• [Short problem] Reproduce the stretch of the blog post on packaging Rhinowiki from "Once running, main" through "(blog/blog-routes (blog/blog-init config)))", word for word.

* BEGIN Document *

What it doesn't get you is direct support for large numbers of processes or servers. Modern hardware is fast and capable, so you may not have those requirements, but if you do, you'll need something heavier weight, to reduce both management overhead and costs. (In my day job, we've done some amazing things with Kubernetes.)

The example project I'm going to use is the engine for this blog, Rhinowiki. It's useful, but simple enough to be used as a model for a packaging approach. If you're also interested in strategies for managing apps with read/write persistance (SQL) and rich client code, I have a couple other programs packaged this way with those features. Even with these, the essentials of the packaging strategy are exactly the same as what I describe here:

Everything begins with a traditional project.clj, and the project can be started locally with the usual lein run.

Once running, main immediately writes a herald log message at info level:

(defn -main [& args]
  (log/info "Starting Rhinowiki" (get-version))
  (let [config (load-config)]
    (log/debug "config" config)
    (webserver/start (:http-port config)
                     (blog/blog-routes (blog/blog-init config)))
    (log/info "end run.")))

This immediately lets you know the process has started, logs are working, and which version of the code is running. These are usually the first things verified after an install, so it's good to ensure they happen early on. This is particularly useful for software that's not interactive or running on slow hardware. (I've run some of this code on Raspberry Pi hardware that takes ten or so seconds to get to the startup herald.)

* END Document *
* BEGIN Listing *

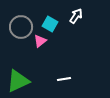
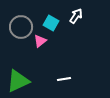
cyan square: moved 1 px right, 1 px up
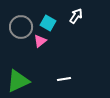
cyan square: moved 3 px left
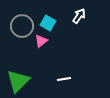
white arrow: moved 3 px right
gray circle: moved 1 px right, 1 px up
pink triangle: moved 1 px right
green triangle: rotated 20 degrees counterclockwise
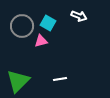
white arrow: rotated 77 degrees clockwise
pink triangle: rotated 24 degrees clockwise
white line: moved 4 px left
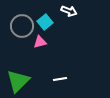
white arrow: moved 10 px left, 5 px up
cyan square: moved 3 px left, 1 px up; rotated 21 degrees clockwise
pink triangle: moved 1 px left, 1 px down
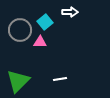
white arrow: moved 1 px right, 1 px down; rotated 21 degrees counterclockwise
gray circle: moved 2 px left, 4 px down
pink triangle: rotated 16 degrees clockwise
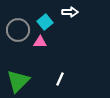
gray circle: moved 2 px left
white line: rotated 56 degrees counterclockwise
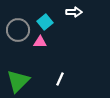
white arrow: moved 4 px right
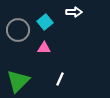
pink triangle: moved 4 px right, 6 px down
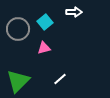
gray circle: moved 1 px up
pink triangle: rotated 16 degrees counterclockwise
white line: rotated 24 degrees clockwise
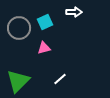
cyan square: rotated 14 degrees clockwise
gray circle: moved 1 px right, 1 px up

* END Listing *

• [The output]
Once running, main immediately writes a herald log message at info level:

(defn -main [& args]
  (log/info "Starting Rhinowiki" (get-version))
  (let [config (load-config)]
    (log/debug "config" config)
    (webserver/start (:http-port config)
                     (blog/blog-routes (blog/blog-init config)))